*WHAT THE TASK ASKS*.
Omit the images and output every line of the data below exactly.

*RECORDS PROVIDED*.
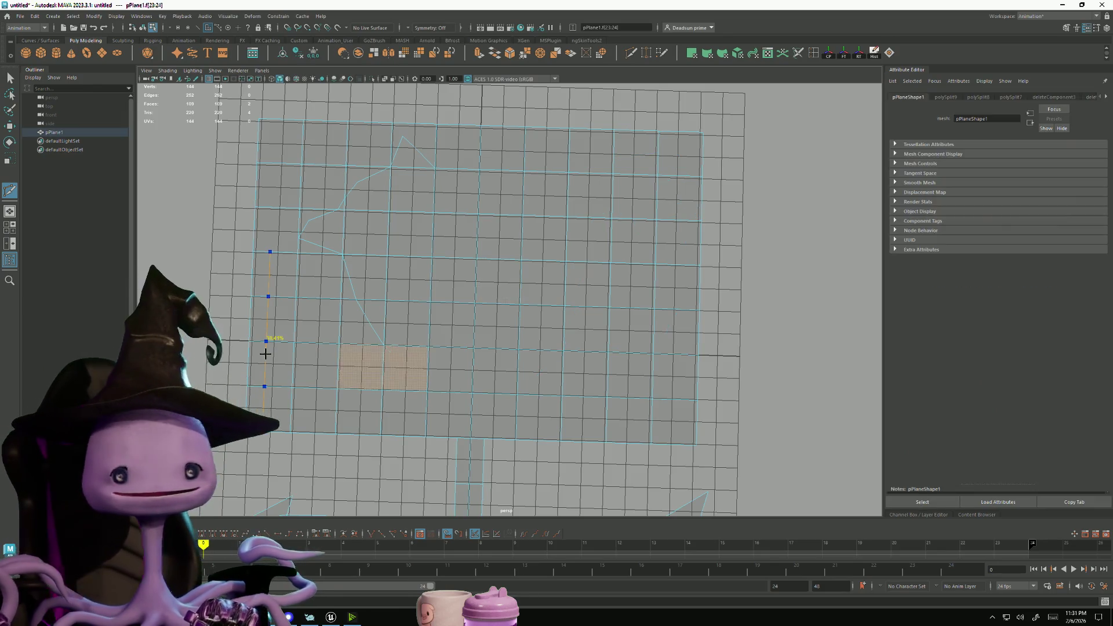
scroll(444, 355, "down", 4)
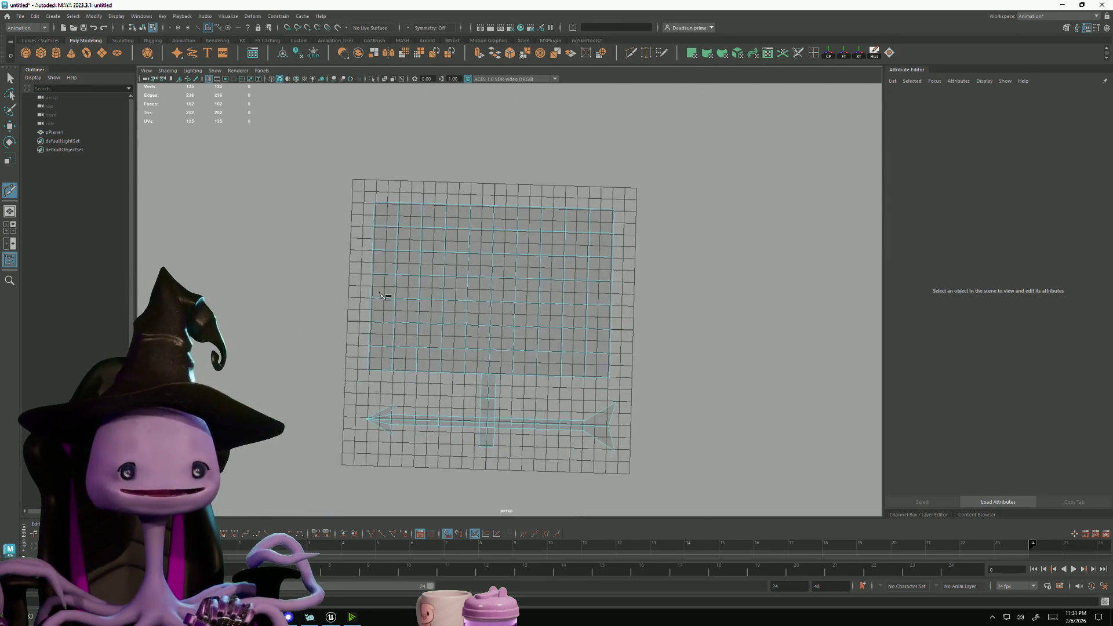
Switch pPlane1 to vertex mode, box-select its upper vertices and scale them wider
left_click(10, 77)
right_click_drag(495, 249, 520, 234)
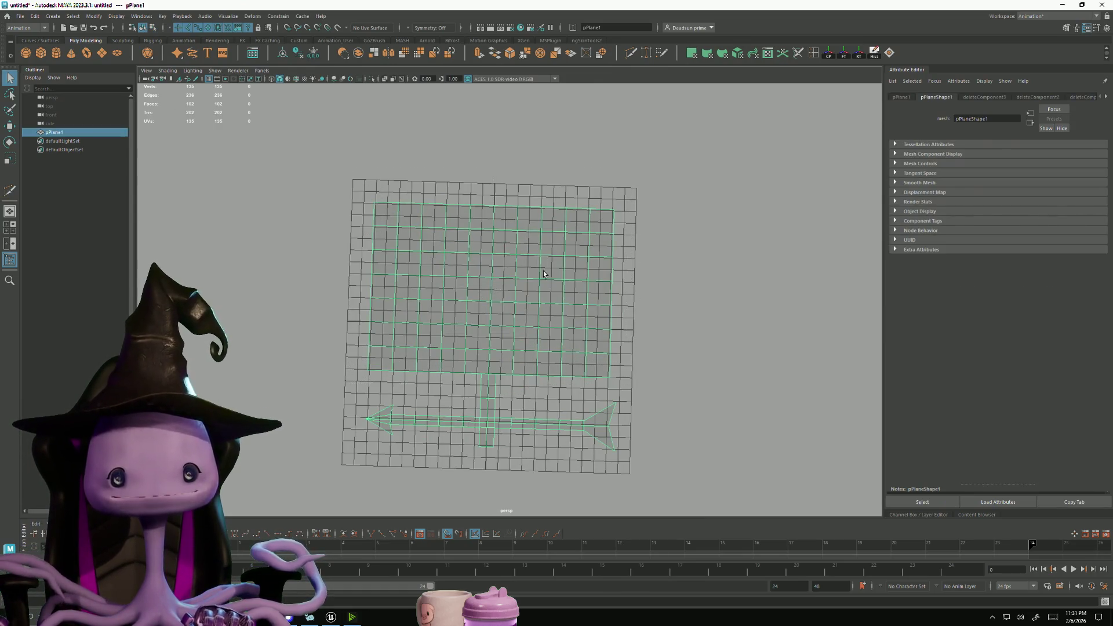
key("r")
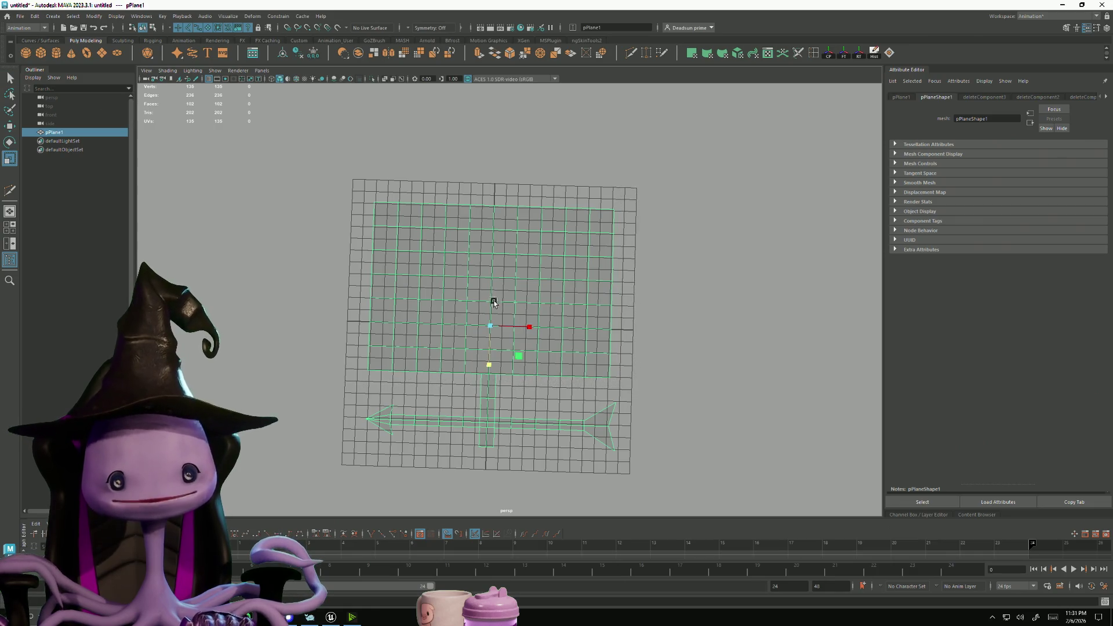
right_click_drag(477, 295, 450, 273)
left_click_drag(295, 155, 667, 381)
mouse_move(490, 324)
left_mouse_down()
mouse_move(491, 335)
mouse_move(490, 318)
left_mouse_up()
key("w")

*RESULT OF THIS EXERCISE*.
scroll(444, 355, "down", 4)
Switch pPlane1 to vertex mode, box-select its upper vertices and scale them wider
left_click(10, 77)
right_click_drag(495, 249, 520, 234)
key("r")
right_click_drag(477, 295, 450, 273)
left_click_drag(295, 155, 667, 381)
mouse_move(490, 324)
left_mouse_down()
mouse_move(491, 335)
mouse_move(490, 318)
left_mouse_up()
key("w")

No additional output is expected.